My entire mood soured at the prospect that my playmate to be might already be untouchable. Why had I gone and spoiled everything with that likely scenario? Here I was rushing off to rescue a damsel in distress and instead of a look of yearning for something more intimate between us, she might be yearning to see and experience me Delmonico steak style. Life really sucked right now! I should’ve stuck with the Eskimo girl idea. About the most socially unrequitable things on their menu and attire were cute little fluffy polar bear steaks and baby sealskin boots.

 

Two days later in a remote valley I found the bush pilots airfield. Everything was as specified. No one seemed to have found this little hamlet in a forgotten valley of the wilderness. The plane had been out rigged with extra fuel tanks and hopefully it would be enough to both get there and back. I fired up the engines and build up RPMs, as I taxied to the slightly overgrown runway of weedy grass.
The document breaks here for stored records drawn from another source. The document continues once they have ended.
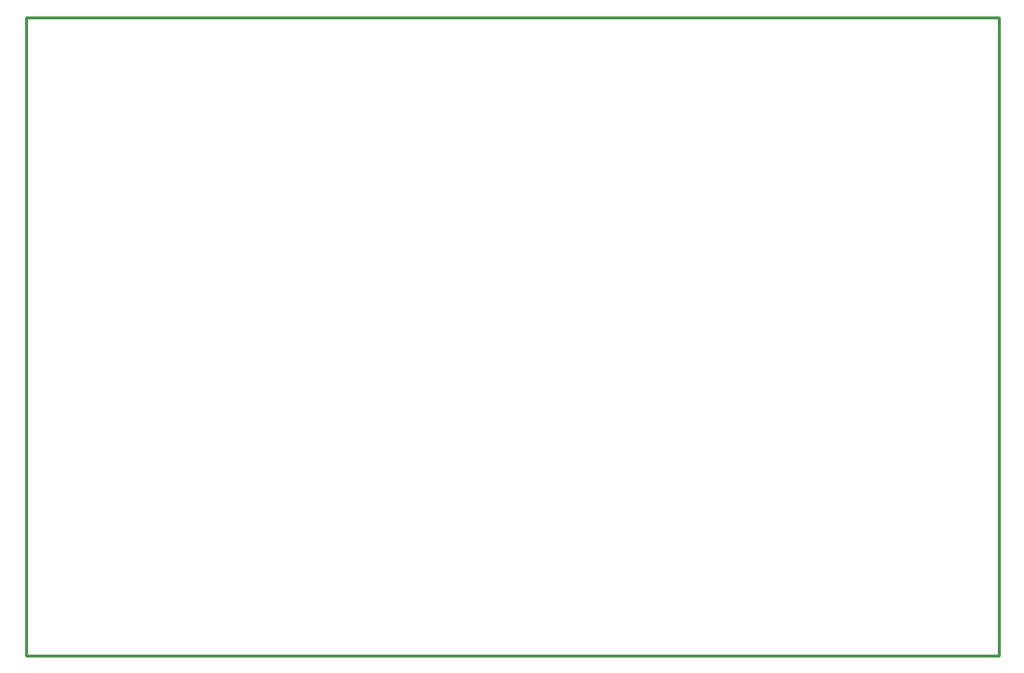
<source format=gko>
G75*
%MOIN*%
%OFA0B0*%
%FSLAX25Y25*%
%IPPOS*%
%LPD*%
%AMOC8*
5,1,8,0,0,1.08239X$1,22.5*
%
%ADD10C,0.01000*%
D10*
X0007379Y0001500D02*
X0007379Y0221500D01*
X0342379Y0221500D01*
X0342379Y0001500D01*
X0007379Y0001500D01*
M02*

</source>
I saw three men run out of the cover of the surrounding forest with little more to their name than spears. They didn’t look too friendly and in some ways they seemed more beast-like than human. They apparently had been tracking me.

I let the plane lunge forward down the runway away from the charging men, “Asta lovista losers!”

One thing was for sure, I wouldn’t be landing here again. I’d crash land in the sea first. I stayed low over the land in an attempt to dodge any radar that the Code may have in play. There was no point in alerting them to my presence. All navigation and beacon type equipment had been deactivated and I was largely flying blind except for my own handwritten chart plotting.

If the wilds of British Columbia could be this bad I could only imagine what it was like further south in the big cities.